• _Page extract_
····················

Barry Hunter

Personal information
- Full name: Barry Victor Hunter
- Date of birth: 18 November 1968 (age 57)
- Place of birth: Coleraine, Northern Ireland
- Height: 6 ft 3 in (1.91 m)
- Position: Defender

Senior career*
- Years: Team / Apps / (Gls)
- 1988–1993: Crusaders / 74 / (3)
- 1993–1996: Wrexham / 91 / (4)
- 1996–2001: Reading / 84 / (4)
- 1999: → Southend United (loan) / 5 / (2)
- 2001–2006: Rushden & Diamonds / 112 / (6)
- 2006: Portadown / 5 / (0)
- 2014: 116 Exiles / 4 / (12)
- Total:  / 371 / (19)

International career
- 1995–1999: Northern Ireland / 14 / (1)

Managerial career
- 2004: Rushden & Diamonds
- 2005–2006: Rushden & Diamonds

= Barry Hunter (footballer) =

Northern Irish footballer (born 1968)

Barry Hunter (born 18 November 1968) is a former Northern Ireland international footballer, working as chief scout for club Liverpool.

Hunter was born in Coleraine, and made his name with Wrexham before transferring to Reading for £400,000. On ending his playing career at Portadown, he had a short spell as the caretaker-assistant manager at Swindon Town under Ady Williams. Williams and Hunter were replaced by Paul Sturrock and Kevin Summerfield.

He joined Premier League Blackburn Rovers as a senior scout in 2006, responsible for team assessments and player recruitment. He was recruited by Norwich City manager Glenn Roeder as the clubs chief scout in June 2008.
In December 2008, Hunter moved to Manchester City as a senior scout/regional scouting manager.

In September 2012, Hunter moved to Liverpool as the club's chief scout.

····················

• _Information_

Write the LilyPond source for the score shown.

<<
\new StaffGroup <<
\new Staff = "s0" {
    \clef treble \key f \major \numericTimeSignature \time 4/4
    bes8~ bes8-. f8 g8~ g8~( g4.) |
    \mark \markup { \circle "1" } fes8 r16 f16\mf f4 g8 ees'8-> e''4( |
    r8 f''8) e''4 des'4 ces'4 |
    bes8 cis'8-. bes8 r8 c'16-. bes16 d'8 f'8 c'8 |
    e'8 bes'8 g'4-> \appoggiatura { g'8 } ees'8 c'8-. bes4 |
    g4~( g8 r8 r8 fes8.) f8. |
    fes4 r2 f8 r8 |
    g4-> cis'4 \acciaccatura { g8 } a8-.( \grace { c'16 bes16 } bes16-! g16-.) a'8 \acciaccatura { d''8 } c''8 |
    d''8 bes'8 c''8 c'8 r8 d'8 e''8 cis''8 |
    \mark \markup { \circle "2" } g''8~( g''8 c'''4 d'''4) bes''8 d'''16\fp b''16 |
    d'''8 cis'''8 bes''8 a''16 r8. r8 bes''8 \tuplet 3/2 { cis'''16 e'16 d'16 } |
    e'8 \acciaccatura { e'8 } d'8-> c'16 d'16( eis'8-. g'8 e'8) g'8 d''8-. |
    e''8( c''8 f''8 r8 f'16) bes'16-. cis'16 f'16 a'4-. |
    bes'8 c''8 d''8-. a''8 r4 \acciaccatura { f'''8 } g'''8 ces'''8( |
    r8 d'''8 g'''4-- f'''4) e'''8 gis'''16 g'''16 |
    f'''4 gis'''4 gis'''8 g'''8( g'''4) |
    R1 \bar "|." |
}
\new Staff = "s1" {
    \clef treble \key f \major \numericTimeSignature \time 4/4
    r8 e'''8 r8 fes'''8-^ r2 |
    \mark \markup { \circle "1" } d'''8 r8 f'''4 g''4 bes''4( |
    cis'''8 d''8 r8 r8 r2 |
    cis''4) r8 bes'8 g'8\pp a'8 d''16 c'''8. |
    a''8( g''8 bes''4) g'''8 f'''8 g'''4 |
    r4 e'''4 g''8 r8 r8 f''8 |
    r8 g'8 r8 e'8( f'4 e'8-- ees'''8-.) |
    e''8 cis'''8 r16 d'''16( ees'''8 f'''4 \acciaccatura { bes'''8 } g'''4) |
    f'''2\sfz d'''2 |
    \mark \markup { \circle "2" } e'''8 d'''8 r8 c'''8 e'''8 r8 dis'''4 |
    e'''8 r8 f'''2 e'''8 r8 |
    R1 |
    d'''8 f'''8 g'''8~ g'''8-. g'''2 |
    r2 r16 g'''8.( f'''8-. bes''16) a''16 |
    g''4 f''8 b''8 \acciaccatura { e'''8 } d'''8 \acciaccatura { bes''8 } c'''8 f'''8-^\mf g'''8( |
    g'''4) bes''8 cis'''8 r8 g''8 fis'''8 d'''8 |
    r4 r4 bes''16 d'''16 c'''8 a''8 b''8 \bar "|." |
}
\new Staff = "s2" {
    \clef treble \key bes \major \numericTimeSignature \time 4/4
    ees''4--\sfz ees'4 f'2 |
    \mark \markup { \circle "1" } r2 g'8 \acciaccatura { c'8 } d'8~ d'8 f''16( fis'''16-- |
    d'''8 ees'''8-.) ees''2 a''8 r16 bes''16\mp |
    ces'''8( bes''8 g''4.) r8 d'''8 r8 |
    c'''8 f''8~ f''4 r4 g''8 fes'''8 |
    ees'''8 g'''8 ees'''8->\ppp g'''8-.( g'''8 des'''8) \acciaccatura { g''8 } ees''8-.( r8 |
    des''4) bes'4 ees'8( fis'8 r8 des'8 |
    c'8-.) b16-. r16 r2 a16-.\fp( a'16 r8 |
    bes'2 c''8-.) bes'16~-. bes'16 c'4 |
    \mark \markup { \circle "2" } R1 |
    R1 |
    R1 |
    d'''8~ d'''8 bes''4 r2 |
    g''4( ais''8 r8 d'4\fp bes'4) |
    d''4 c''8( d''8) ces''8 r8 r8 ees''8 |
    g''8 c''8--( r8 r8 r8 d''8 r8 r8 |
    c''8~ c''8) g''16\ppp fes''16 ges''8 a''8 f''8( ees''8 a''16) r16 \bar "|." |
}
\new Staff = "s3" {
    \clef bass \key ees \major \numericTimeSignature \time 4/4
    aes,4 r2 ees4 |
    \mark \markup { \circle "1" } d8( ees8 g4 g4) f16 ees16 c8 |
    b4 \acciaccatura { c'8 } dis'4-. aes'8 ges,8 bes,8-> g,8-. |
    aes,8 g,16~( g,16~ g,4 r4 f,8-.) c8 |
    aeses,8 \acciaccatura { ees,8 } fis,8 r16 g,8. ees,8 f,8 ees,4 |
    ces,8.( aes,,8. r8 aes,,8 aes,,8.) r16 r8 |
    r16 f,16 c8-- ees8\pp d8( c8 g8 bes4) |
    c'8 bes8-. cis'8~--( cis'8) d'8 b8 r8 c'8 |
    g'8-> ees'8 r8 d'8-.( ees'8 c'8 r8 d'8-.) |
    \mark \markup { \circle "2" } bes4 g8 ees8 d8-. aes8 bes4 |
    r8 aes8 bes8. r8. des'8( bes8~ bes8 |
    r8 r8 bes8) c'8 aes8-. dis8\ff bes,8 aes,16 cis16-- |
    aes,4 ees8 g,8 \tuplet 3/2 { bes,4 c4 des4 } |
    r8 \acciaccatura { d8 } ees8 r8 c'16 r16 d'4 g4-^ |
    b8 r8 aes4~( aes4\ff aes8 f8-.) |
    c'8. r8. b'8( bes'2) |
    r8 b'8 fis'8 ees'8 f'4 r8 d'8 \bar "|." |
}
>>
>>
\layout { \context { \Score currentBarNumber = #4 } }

····················

• _Task instructions_
1) Answer these questions from the Barry Hunter page.
(a) In which town was Hunter born?
(b) For what fee did Hunter transfer to Reading?
(c) In what month and year did Hunter move to Liverpool, and in what role?
2) From the Barry Hunter page, extract the passage starting at "Personal information" and ending at "Apps / (Gls)".

• _Replies_
1)
(a) Coleraine
(b) £400,000
(c) September 2012, as the club's chief scout

2)
Personal information
- Full name: Barry Victor Hunter
- Date of birth: 18 November 1968 (age 57)
- Place of birth: Coleraine, Northern Ireland
- Height: 6 ft 3 in (1.91 m)
- Position: Defender

Senior career*
- Years: Team / Apps / (Gls)